> _TEXT BLOCK_
****************

Re: [DIYbio] Re: DNA design questions

Got a reference for the LuxAB only working once? That's really weird
sounding! Canonically, luciferases work as catalytic enzymes, have never
heard of them being exhausted so rapidly..

On 31/10/12 16:16, Andreas Sturm wrote:
> That's interesting. LuxG (or fre) was the limiting factor (in eucaryotes).
> Next it could be Decanal (CDE).
>
> Don't know if there is abundant luxAB. I read that this is not really an
> enzyme, because it reacts and is then junk (1 proper enzyme catalyses
> 10'000 molecules substrate, as you know) .
>
> So that would make Promoter1-LuxAB Kanamycin-Term- Prom2- LuxCDEG. So
> basically, there's not much diference in lenght.
>
>
>
>
>
> On Wed, Oct 31, 2012 at 4:36 PM, Cathal Garvey <cathalgarvey@gmail.com>wrote:
>
>> I don't *think* that sequences around the length of a normal promoter in
>> such close proximity will be a big recombination hazard.. but it's
>> possible. One way to try to address this would be to read up as much as
>> possible on the promoter, and run BLAST on the promoter (accepting only
>> close relatives which are still active for comparison), and try to
>> identify which parts of the promoter are most important for function.
>> Then, make some changes to the apparently "unimportant" parts of the
>> promoter.
>>
>> This is much harder in eukaryotes than bacteria, because promoter
>> structure is usually less "logical": in E.coli for example, the
>> consensus promoter for Sigma Factor 70 (the "constitutive")

****************

(Saved data entries)
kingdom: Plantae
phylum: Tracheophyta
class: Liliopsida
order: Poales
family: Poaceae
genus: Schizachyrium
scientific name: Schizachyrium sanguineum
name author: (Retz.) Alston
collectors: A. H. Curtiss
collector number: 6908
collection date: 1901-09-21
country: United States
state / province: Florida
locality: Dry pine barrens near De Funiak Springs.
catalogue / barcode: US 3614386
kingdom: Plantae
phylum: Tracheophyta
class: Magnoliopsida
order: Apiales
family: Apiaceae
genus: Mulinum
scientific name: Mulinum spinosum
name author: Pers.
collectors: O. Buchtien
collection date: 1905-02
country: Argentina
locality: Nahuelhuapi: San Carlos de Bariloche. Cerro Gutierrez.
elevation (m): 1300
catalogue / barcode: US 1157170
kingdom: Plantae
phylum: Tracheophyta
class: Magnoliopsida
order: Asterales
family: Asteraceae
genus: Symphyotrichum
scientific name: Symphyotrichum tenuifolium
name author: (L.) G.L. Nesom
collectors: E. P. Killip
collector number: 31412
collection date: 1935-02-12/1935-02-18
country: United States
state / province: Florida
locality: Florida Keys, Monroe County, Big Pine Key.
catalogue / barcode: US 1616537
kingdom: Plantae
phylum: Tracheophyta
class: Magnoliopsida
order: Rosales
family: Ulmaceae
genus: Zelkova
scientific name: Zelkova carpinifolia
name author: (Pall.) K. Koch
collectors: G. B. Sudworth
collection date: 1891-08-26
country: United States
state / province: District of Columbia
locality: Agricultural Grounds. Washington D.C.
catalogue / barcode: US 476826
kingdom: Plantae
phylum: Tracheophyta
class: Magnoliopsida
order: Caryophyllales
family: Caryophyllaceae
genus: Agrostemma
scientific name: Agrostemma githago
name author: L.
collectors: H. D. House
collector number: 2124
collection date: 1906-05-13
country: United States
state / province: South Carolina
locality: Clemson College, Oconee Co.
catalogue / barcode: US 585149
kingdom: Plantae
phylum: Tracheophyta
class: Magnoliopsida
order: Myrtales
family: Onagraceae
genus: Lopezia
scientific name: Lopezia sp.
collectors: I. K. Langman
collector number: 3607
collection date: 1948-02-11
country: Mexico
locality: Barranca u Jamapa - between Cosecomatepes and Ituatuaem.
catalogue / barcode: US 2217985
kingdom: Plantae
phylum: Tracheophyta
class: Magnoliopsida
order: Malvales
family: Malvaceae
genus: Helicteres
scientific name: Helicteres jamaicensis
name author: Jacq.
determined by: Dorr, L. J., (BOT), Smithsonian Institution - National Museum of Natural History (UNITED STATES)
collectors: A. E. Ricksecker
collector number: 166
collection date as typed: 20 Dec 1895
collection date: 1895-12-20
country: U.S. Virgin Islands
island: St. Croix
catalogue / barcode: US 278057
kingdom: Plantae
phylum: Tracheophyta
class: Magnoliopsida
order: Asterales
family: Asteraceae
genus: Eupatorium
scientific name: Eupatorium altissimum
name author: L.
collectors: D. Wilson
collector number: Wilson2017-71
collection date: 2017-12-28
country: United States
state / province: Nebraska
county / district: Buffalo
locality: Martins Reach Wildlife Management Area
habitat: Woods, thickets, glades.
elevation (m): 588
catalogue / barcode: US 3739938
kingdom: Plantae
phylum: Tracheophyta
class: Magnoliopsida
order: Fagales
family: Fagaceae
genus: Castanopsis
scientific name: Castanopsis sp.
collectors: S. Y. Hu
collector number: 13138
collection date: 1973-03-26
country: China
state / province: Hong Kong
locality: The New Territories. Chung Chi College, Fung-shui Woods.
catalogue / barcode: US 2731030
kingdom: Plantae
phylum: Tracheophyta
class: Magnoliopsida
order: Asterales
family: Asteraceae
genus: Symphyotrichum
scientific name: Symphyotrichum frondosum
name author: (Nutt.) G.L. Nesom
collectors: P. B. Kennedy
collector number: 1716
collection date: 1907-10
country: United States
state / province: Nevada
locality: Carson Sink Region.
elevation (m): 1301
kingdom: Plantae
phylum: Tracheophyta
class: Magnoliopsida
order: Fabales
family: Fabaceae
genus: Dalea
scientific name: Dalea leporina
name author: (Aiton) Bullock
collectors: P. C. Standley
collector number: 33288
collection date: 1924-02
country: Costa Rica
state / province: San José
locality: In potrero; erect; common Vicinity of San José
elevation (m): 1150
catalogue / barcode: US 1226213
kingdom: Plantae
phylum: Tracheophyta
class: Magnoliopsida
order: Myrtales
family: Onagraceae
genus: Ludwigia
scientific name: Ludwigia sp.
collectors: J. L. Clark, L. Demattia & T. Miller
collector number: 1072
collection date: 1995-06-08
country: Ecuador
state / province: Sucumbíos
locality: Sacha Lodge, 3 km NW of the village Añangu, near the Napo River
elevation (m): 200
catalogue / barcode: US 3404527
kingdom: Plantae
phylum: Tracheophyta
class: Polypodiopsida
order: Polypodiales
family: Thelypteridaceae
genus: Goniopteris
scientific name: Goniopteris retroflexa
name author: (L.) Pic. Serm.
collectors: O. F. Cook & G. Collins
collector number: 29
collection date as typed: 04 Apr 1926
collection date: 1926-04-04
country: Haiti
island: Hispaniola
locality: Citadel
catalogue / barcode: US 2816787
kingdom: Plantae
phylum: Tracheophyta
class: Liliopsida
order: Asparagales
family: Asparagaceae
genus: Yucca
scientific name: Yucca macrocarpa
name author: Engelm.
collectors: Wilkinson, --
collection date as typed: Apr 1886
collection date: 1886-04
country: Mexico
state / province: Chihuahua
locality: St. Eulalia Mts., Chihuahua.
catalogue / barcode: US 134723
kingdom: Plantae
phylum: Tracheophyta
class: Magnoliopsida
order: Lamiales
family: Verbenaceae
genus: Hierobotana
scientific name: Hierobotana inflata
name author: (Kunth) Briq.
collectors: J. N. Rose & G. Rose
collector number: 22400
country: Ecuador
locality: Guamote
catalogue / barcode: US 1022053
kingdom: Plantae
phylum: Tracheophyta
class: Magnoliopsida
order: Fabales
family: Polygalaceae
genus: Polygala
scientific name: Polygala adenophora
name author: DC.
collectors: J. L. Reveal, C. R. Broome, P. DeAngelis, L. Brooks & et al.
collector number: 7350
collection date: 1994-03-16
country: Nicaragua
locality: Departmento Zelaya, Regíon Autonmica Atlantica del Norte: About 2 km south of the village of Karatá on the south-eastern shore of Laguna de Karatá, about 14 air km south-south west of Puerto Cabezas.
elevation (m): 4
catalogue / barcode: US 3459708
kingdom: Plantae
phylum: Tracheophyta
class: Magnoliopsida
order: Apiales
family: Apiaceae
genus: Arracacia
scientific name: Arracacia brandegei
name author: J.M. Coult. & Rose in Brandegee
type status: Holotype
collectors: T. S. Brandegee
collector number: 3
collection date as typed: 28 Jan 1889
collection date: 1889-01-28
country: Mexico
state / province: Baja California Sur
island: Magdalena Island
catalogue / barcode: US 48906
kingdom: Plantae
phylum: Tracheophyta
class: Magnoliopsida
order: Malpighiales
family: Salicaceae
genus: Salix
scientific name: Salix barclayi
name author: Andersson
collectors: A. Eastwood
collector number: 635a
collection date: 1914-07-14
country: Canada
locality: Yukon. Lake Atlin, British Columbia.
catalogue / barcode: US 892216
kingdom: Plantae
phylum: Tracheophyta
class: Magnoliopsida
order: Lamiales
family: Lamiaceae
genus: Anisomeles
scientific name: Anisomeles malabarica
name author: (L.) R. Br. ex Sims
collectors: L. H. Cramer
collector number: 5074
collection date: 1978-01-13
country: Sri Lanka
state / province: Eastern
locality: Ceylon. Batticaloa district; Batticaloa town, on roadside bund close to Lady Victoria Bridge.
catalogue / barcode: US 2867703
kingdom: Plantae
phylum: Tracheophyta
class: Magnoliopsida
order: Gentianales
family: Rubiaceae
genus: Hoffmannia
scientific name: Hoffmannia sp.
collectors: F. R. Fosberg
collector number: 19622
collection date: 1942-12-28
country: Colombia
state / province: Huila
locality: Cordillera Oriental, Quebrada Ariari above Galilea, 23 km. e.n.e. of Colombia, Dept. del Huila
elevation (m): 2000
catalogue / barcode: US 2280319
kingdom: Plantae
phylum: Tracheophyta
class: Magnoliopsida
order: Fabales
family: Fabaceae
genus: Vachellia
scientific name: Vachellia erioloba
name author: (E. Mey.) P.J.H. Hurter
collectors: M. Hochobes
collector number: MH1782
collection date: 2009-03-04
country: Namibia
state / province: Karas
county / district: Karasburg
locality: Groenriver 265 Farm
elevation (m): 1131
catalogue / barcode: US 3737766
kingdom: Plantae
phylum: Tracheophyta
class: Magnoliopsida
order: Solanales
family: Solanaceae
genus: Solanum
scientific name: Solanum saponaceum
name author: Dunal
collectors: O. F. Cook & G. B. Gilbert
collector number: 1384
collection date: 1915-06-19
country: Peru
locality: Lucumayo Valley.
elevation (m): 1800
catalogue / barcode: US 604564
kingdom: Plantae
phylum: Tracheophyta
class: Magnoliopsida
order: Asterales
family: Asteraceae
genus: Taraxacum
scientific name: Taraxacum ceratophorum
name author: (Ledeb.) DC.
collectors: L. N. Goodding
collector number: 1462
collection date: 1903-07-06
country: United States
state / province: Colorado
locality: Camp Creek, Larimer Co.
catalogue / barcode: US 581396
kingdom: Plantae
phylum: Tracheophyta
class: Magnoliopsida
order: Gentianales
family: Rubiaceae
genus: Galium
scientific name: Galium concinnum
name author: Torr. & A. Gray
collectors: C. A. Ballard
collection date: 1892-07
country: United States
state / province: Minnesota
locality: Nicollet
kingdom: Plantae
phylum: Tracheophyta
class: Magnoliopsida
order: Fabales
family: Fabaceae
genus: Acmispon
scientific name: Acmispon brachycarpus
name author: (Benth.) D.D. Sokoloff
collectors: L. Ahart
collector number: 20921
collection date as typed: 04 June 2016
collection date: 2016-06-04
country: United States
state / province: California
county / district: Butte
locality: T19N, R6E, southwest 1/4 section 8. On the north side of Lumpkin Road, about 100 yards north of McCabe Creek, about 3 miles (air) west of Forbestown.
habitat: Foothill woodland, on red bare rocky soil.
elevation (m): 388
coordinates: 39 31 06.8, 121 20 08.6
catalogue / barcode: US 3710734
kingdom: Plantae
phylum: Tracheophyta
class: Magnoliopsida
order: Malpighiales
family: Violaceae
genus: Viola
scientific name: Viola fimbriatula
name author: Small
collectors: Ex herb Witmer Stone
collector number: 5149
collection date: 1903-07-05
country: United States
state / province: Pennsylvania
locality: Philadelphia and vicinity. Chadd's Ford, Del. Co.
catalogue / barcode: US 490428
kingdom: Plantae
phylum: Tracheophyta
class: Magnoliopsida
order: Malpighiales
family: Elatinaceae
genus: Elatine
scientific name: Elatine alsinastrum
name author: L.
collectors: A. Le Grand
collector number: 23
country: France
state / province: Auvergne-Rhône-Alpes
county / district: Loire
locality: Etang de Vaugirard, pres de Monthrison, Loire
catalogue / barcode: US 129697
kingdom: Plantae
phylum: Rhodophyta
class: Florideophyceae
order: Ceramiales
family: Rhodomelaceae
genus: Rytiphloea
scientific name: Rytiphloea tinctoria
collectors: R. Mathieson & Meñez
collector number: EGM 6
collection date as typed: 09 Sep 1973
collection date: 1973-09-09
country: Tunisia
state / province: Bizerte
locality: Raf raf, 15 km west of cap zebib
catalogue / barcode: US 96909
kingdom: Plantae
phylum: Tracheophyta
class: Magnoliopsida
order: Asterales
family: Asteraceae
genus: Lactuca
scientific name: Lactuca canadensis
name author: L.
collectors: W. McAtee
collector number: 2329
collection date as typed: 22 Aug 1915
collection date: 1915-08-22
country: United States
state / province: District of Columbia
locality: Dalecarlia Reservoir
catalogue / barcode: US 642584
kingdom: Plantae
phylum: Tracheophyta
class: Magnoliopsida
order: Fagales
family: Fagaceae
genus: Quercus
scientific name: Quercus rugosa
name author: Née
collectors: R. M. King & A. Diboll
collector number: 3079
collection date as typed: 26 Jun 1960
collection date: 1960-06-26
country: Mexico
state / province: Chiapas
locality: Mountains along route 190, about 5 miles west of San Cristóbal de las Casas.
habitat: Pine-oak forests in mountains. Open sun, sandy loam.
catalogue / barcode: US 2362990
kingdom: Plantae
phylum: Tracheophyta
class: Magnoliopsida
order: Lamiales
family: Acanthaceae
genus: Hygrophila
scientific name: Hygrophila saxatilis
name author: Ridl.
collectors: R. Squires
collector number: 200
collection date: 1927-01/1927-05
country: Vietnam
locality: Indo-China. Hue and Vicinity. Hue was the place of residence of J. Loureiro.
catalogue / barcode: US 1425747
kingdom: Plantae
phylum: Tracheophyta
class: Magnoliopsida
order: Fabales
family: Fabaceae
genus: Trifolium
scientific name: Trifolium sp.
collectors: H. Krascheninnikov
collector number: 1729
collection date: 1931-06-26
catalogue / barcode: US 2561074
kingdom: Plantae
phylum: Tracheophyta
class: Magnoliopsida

****************

> _WHAT THE TASK ASKS_
Answer these questions from the email thread:
1. What does Andreas Sturm name as the limiting factor in eukaryotes?
2. According to Andreas Sturm, how many substrate molecules does one proper enzyme catalyze?
3. What tool does Cathal Garvey suggest running on the promoter?
Use only the email thread for your answers.

> _SOLUTION FOR THIS PROBLEM_
1. LuxG (or fre)
2. 10'000
3. BLAST